Given his plain speaking, it’s probably just as well Cosslett turned down an opportunity to join the Foreign Office after he left Manchester University. Instead he joined Unilever as a trainee in 1979.
He scored an early success there with Viennetta, the ice-cream dessert that was an unexpected 1980s top-seller. “I didn’t invent it, but my first real job in Wall’s Ice Cream was product manager for Viennetta. It was the first ice-cream dessert to be patented. Bejam [the defunct frozen food retailer] tried to launch its own version called Encore — we took them to court and won. Viennetta was impossibly successful for four or five years. My name’s on the patent but I don’t get any royalties,” he rues.
After 11 years at Unilever, where one of his fellow trainees was Tim Mason, now heading Tesco’s US business, Cosslett moved to Cadbury, the confectioner, where he spent 14 years, running the UK and Asia-Pacific operations at various times.

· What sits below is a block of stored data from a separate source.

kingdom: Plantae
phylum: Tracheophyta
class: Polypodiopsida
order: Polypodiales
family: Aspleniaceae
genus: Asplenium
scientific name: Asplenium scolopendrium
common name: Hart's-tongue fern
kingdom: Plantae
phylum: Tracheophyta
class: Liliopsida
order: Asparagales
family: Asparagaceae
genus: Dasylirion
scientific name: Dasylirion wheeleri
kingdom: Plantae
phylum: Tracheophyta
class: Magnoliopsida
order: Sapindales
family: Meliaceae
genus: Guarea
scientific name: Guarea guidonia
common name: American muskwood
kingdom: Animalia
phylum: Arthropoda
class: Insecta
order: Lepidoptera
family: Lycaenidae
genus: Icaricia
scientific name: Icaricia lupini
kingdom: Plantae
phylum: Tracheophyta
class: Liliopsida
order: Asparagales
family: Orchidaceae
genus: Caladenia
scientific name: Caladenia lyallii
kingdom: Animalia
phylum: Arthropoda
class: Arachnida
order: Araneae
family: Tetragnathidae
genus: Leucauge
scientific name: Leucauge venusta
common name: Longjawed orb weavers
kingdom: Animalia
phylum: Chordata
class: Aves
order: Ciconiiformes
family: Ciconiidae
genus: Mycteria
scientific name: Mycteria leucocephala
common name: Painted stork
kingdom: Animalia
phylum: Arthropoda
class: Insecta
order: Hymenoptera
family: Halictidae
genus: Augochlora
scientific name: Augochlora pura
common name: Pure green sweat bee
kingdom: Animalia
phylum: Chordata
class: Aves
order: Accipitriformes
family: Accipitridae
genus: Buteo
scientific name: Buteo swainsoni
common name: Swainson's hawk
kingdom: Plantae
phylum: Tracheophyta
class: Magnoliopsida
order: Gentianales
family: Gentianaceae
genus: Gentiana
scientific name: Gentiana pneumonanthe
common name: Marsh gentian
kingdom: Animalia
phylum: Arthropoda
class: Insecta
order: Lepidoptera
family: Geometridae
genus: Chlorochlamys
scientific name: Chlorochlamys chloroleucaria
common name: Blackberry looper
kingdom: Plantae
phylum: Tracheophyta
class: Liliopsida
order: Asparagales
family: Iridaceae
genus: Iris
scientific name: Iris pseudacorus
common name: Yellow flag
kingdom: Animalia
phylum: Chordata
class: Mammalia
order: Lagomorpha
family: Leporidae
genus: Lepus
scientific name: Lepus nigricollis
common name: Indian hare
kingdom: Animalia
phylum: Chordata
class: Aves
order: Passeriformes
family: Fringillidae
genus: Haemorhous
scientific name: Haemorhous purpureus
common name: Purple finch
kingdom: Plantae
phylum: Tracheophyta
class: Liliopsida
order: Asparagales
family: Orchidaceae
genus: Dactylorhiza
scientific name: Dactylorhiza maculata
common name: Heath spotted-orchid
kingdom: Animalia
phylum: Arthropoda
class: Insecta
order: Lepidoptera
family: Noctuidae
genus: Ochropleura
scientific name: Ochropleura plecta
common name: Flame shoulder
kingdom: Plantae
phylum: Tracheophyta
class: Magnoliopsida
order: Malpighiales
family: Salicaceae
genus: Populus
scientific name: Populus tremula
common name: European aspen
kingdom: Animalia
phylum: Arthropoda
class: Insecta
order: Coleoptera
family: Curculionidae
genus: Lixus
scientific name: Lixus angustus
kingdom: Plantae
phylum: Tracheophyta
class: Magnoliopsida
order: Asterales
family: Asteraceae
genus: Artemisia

Cosslett radiates self-assuredness, a trait that might be explained by his teenage years. His parents divorced when he was in his mid-teens. His mother moved out and his father, a qualified accountant, was often away travelling, leaving the younger Cosslett to run the home. “I was doing more around the house, doing my share of the cooking, washing and ironing — helping to run the home.”
He laughs politely when I suggest that neither of his parents could accuse him of treating the house like a hotel. “It made me very self-sufficient. It’s important in business, it marks you out. As a young man, I never worried about making decisions or about taking a risk because you become confident in yourself that you can do things.”